Its a question I often wonder about. Vietnam was an aberation, a brief open window look at what war is really like, and the military and government, realising that was not a good thing, clamped down hard afterwards. All other military incursions since have tightly restricted media access and information flow. Control of information is power and its being heavy handidly exercised daily.
Supposedly this country is at war, and has been soon after the bleating reader of My Pet Goat decided to use that little 9/11 thing to show that he had bigger balls than his legitimate war hero daddy.
But its an almost invisble war- with minimal affect on general society if you didn't lose anyone in the attacks or or have or had a loved one serving overseas. And there's a certain disconnect which makes it hard to take claims of just how serious the government is about fighting the war, particularly in Afghanistan.
War is bad, war is horrendous, war causes untold tragedy and human suffering- there's no arguing that. But if a government makes the committment to fight- and sends its citizen soldiers off to do its bidding, what obligation does it have to do all it can to provide them with adequate support and make their survival first priority?
Its a sad truth that collateral damage- accidental civilian casualties is a by product of, and a fact of, war. I'm not referring to deliberate massacres of the local population, rather the unfortunate circumstance of their being in the wrong place at the wrong time.
Afghanistan is a guerrilla style war , one where its hard to not only tell the bad guys fromthe less bad, but where local combatants wear no uniform and melt into the civilian population without a trace. Its also a war which has come to rely heavily on high tech rather than up close and personal reports on the ground for intelligence and operational decisions. And one where the presence of a few civilans in an area is enough to call off operations designed to attack, and preferably eliminate, the enemy who is doing its best to kill the American and other forces . This of course gives the Taliban and its allies a chance to fight another day.

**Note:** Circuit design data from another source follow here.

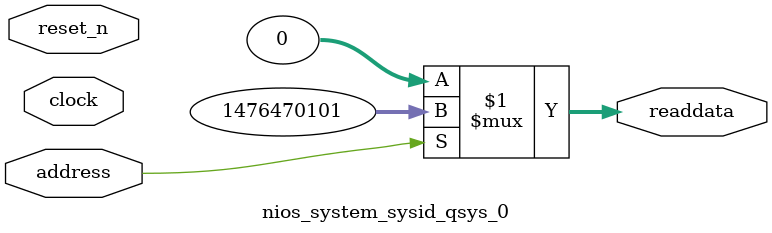
<source format=v>

`timescale 1ns / 1ps
// synthesis translate_on

// turn off superfluous verilog processor warnings 
// altera message_level Level1 
// altera message_off 10034 10035 10036 10037 10230 10240 10030 

module nios_system_sysid_qsys_0 (
               // inputs:
                address,
                clock,
                reset_n,

               // outputs:
                readdata
             )
;

  output  [ 31: 0] readdata;
  input            address;
  input            clock;
  input            reset_n;

  wire    [ 31: 0] readdata;
  //control_slave, which is an e_avalon_slave
  assign readdata = address ? 1476470101 : 0;

endmodule




</source>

Its nice that the US (and British) miltary are so conscientious about not harming the locals. And yes- winning their hearts and minds is difficult if a wedding party is attacked because a drone in the sky misread it as a terrorist gathering. And its nice that our side is considerably more conscientious about not harming the local population than either the Taliban or their Afghan allies. But Afganistan is a strange place- one where power is respected considerably more than compassion.
If our government doesn't want this to turn into the 100 Years War- and we're 10% there - it has to decide just where to draw the line. If we're serious about the situation, then something has to change.